Özellikle PKK’nin Türkiye’ye, Güney Kürdistanı işgal etmesi için bahane sunması, zemin yaratması hiç kimse tarafından kabul edilmiyor. Bu sadece Kürdistan Bölgesi’nde değil bütün Kürtler içerisinde de artık kabul edilmiyor. Televizyonlarda, sosyal medya platformlarında hepimiz takip ediyoruz, her taraftan halk artık bu yaklaşımdan ve siyasetten rahatsız. Şehit düşen, yaralanan Peşmergelerin aileleri, sivil halk, toplumun Kürdistan Bölgesi Yönetiminden talebi, bu savaşın artık Kürdistan Bölgesi sınırlarından uzaklaştırılması yönünde. Özellikle Kürt gençlerinin, çocuklarının bu şekilde anlamsız ve ucuz savaşların, çatışmaların kurbanı olsun istemiyor halk.

“Bu savaşın inisiyatifi ne yazık ki PKK’nin denetiminden çıkmış durumda”

Burada şunu da rahatlıkla söyleyebilirim; bu savaşın veya çatışmaların inisiyatifi ne yazık ki PKK’nin denetiminden çıkmış durumda. Çünkü bakıyoruz PKK’nin asıl mücadele sahası olan Kuzey Kürdistan’da artık savaş veya çatışmayı bir tarafa bırakalım ciddi anlamda bir etkinliği kalmamış durumda. Yani şunu anlamak zor, PKK Kürdistan’ın bütün her tarafında savaş ve mücadelesini bırakmış ama bütün savaşını ve mücadelesini Behdinan gibi küçücük bir alana ve Güney Kürdistan’a yığmış durumda. O zaman şunu sormak gerekmez mi; bu savaşın neresi doğru? Bu strateji veya taktik Kürtleri hangi uçurumlara götürecek? 40 yıl sonra gelinen aşama bu mu olmalıydı? İşte PKK ve PKK sempatizanları, yandaşlarının asıl üzerine yoğunlaşması gereken konular bunlar.

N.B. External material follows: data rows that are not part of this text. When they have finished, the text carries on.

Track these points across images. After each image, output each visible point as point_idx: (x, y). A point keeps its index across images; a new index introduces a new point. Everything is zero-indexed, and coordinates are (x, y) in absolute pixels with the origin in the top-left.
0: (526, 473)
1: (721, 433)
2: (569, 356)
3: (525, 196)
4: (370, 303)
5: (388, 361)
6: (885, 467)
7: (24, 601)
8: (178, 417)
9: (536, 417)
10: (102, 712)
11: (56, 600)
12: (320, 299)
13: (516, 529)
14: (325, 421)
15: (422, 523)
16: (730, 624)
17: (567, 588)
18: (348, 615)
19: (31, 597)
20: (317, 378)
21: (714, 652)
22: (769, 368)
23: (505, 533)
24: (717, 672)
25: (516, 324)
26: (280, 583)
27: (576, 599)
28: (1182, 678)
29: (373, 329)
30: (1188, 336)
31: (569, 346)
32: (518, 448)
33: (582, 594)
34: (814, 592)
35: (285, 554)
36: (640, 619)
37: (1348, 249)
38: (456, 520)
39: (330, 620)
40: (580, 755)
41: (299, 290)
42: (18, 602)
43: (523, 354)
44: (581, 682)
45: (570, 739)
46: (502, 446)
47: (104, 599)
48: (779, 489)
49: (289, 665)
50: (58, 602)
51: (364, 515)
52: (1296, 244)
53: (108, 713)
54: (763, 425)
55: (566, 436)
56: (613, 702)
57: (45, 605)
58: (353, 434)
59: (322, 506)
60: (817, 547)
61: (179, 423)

PKK ile Türkiye arasında yaşanan savaş hali göz önünde bulundurulduğunda son gelişen olayla birlikte bu yeni durum Kürdistan Bölgesi’ni nasıl etkiler?

Türkiye devleti Kuzey ile Güney Kürdistan Sınırında planlı ve programlı bir şekilde adımlar atarak askeri üs alanlarını çoğaltıyor. Şu ana kadar 47 civarında üs kurmuş durumda. Bu bahsettiğimiz alanlar hepimizin de bildiği gibi 2015 – 2016 yılına kadar PKK’nin denetiminde olan alanlardı. PKK şu an o alanların hepsini boşaltmış vaziyette. Üçgen olarak tabir edilen Türkiye–İran–Irak sınırından yani Doğu ile Güney Kürdistan sınırından tutalım Türkiye-Suriye–Kürdistan Bölgesi sınırı olan Haftanin’e kadar ki alanların hepsini PKK boşaltmış ve Türkiye’ye teslim etmiş durumda. Daha önceden de vurguladığım gibi artık savaşı yavaş yavaş her iki tarafta Güney Kürdistan’ın derinliklerine doğru çekme uğraşında.

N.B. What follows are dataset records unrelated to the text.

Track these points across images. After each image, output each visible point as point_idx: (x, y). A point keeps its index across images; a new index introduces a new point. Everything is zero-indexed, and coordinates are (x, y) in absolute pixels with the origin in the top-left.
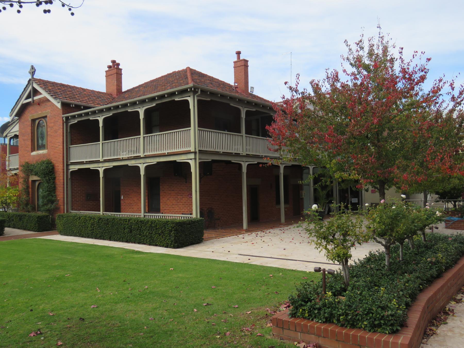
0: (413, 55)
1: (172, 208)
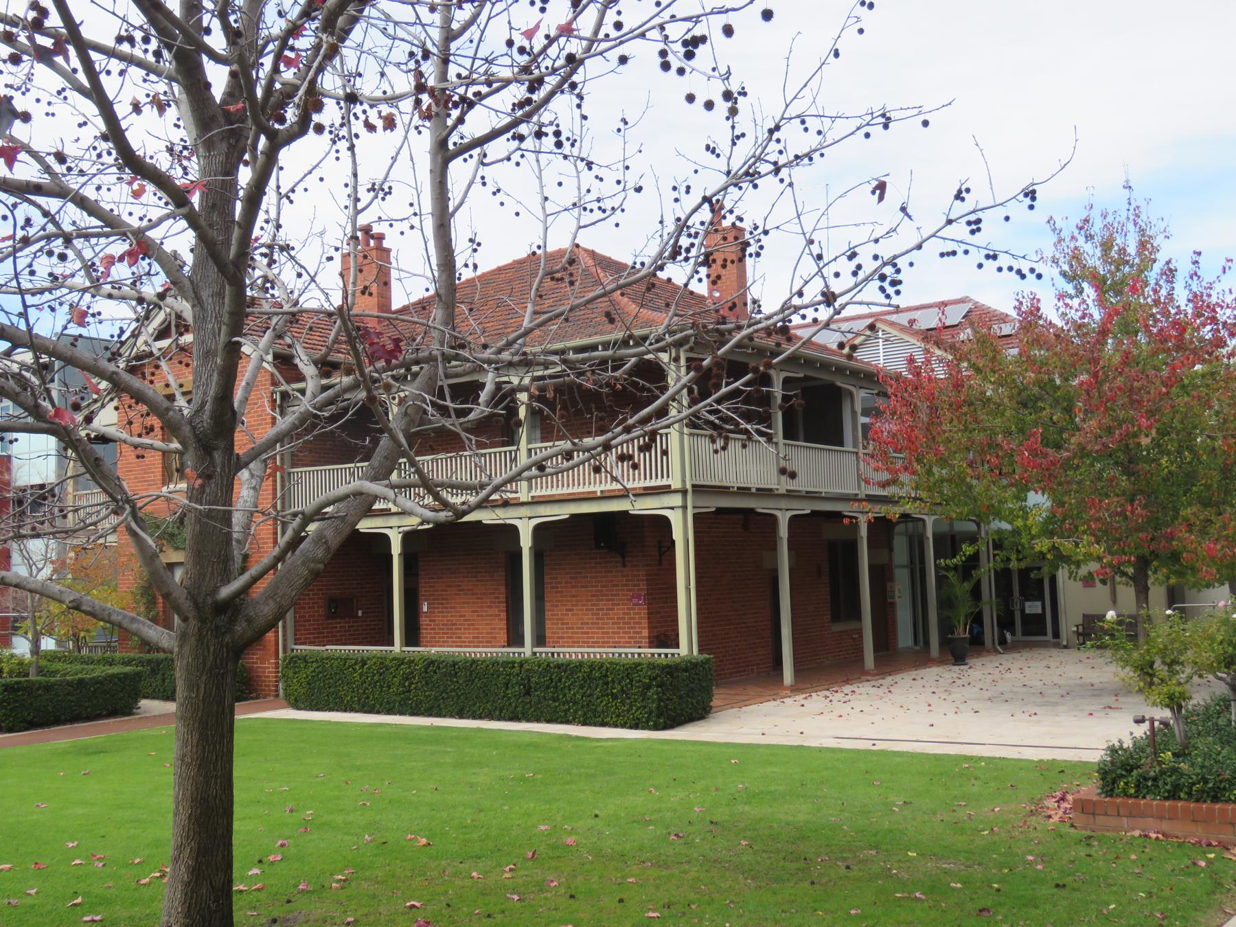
0: (1224, 268)
1: (583, 633)
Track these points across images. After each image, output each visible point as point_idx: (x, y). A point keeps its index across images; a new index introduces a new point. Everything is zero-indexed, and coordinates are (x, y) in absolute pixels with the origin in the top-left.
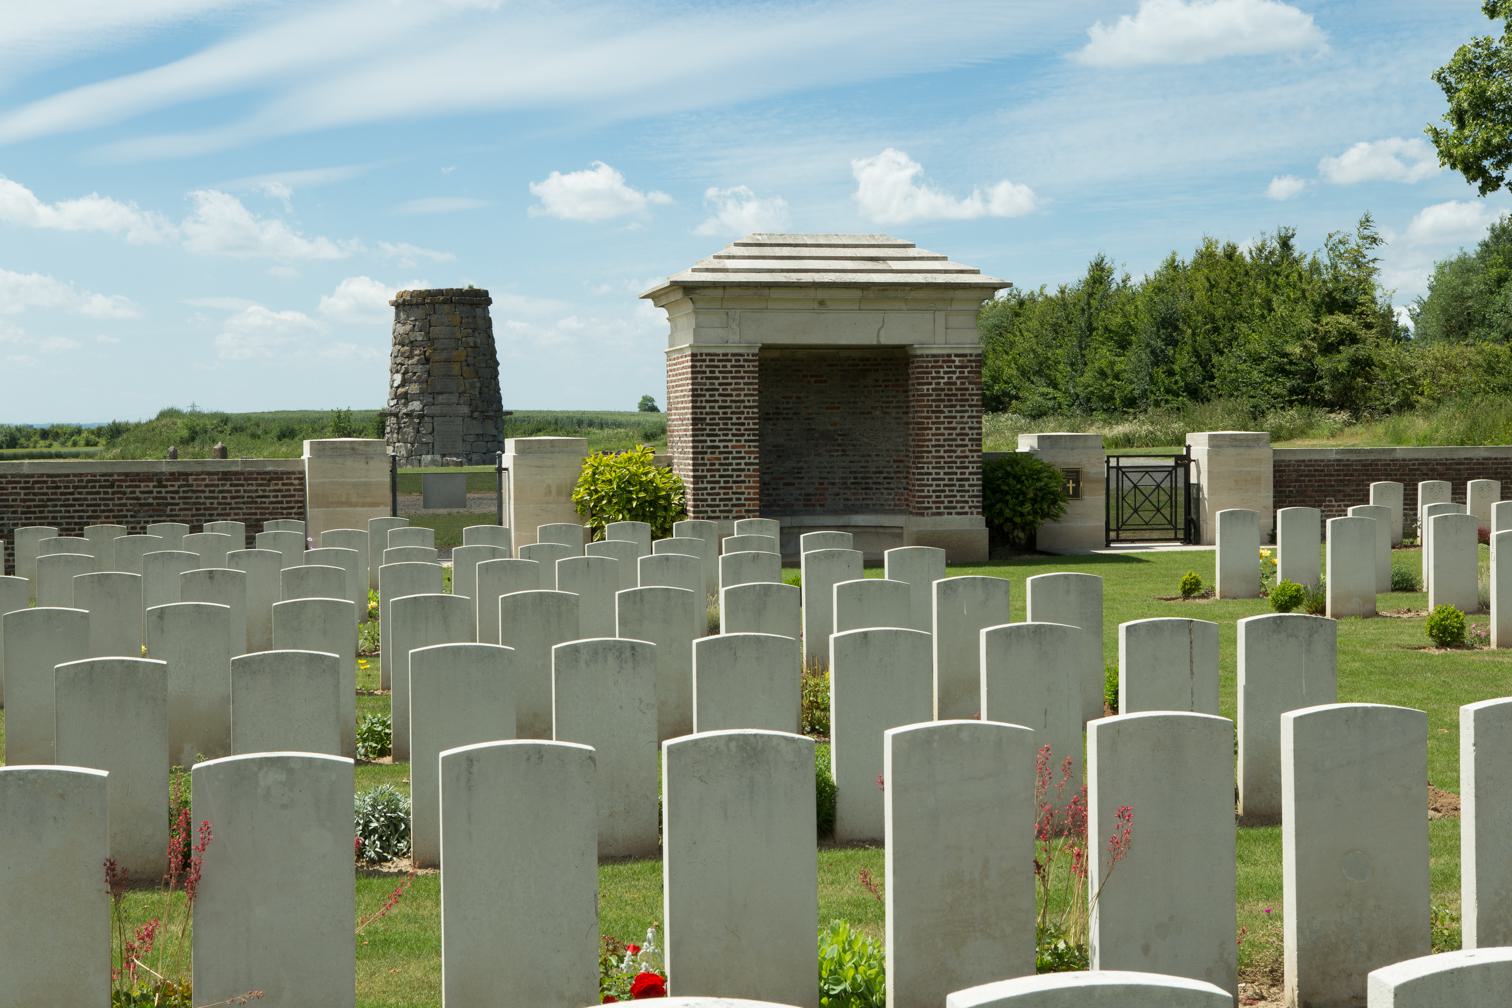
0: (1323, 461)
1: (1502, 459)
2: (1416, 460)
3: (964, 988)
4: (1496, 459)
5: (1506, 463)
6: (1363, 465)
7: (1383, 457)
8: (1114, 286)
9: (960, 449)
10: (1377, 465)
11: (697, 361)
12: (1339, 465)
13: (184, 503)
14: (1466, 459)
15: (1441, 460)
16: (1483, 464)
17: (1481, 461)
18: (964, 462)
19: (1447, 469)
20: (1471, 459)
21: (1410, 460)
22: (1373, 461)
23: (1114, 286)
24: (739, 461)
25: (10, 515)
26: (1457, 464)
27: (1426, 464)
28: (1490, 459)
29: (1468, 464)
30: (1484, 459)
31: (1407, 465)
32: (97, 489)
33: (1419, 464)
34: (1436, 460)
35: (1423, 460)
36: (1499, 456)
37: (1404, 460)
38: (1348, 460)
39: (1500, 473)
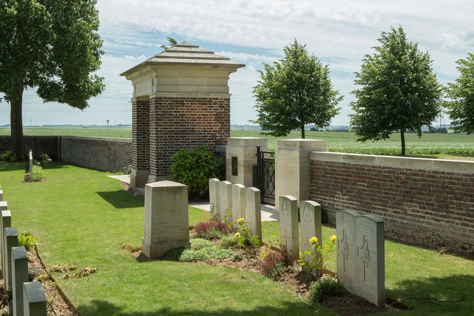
0: (336, 163)
1: (448, 173)
2: (387, 168)
3: (21, 122)
4: (443, 173)
5: (451, 178)
6: (357, 169)
7: (456, 171)
8: (433, 283)
9: (139, 129)
10: (364, 169)
11: (139, 159)
12: (344, 167)
13: (170, 106)
14: (420, 170)
15: (403, 170)
16: (433, 177)
17: (432, 174)
18: (143, 145)
19: (408, 179)
20: (424, 171)
21: (383, 168)
22: (362, 166)
23: (433, 283)
24: (210, 108)
25: (184, 111)
26: (416, 175)
27: (394, 172)
28: (438, 172)
29: (422, 175)
30: (434, 172)
31: (381, 172)
32: (207, 140)
33: (389, 172)
34: (400, 169)
35: (391, 168)
36: (446, 170)
37: (380, 167)
38: (349, 164)
39: (447, 187)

“PKK, Kürdistan Bölgesi kentlerine doğru ilerliyerek Türkiye’yi de kendisiyle birlikte çekiyor, Türkiye’de bu durumdan gayet memnun”

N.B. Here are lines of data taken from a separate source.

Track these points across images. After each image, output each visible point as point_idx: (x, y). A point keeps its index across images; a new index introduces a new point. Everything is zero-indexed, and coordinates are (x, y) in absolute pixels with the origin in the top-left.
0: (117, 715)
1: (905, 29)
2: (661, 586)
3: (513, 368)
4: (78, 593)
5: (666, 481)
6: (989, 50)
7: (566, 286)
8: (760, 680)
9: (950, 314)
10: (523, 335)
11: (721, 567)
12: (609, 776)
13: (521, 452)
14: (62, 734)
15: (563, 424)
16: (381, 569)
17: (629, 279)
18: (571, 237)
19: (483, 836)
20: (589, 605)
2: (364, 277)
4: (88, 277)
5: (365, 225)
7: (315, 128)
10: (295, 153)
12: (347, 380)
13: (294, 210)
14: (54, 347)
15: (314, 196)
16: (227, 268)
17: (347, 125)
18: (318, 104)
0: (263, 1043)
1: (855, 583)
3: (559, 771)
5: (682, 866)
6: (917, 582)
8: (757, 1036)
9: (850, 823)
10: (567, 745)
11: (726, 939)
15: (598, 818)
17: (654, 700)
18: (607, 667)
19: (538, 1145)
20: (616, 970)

Yani izin verilse PKK Kürdistan Bölgesi kentlerine doğru gelecek ve Türkiye’yi de kendisiyle birlikte buralara çekecek. Yani Kuzey Kürdistanı nasıl bozduysa buraları da aynı şekilde bozacak. Türkiye’de bundan gayet memnun ve bunun olmasını istiyor, teşvik ediyor. Burada yine şu soruyu sormak gerekir; PKK, Güney ve Rojava Kürdistanı’nda, özellikle IŞİD savaşı sonrası elde edilen askeri ve siyasi kazanımların daha da güçlenmesi ve sağlamlaşması yönünde tedbirler alsa mıydı daha doğru olurdu yoksa mevcut haliyle hem Güney hem de Rojava Kürdistanı’na şu an uyguladığı politikayı uygulamaya devam etmekle mi daha doğru yapıyor? Ben birey olarak bu savaşın ve bu siyasetin her hangi olumlu bir neticesinin olacağı inancında değilim.

“Kürdistan Bölgesi Yönetimi hem Irak Hükümeti hem de uluslararası güçlerle birlikte bu duruma bir çözüm yaratmalı”

Kürdistan Bölgesi Yönetimi hem Irak Hükümeti hem de uluslararası güçlerle birlikte bu duruma bir çözüm yaratmalı ve bu yaşanan olumsuz gelişmelerin önüne geçmelidirler. Şu bir gerçek, Kürdistan Bölgesi kendisini PKK’nin bu yanlış siyasetinin kurbanı edemez, etmemeli. Çünkü şayet Kürdistan Bölgesi Yönetimi bu şekilde devam ederse artık burada yaşayan halk da bunu kabul etmeyecektir. Peşmerge de artık bunu kabul etmeyecektir.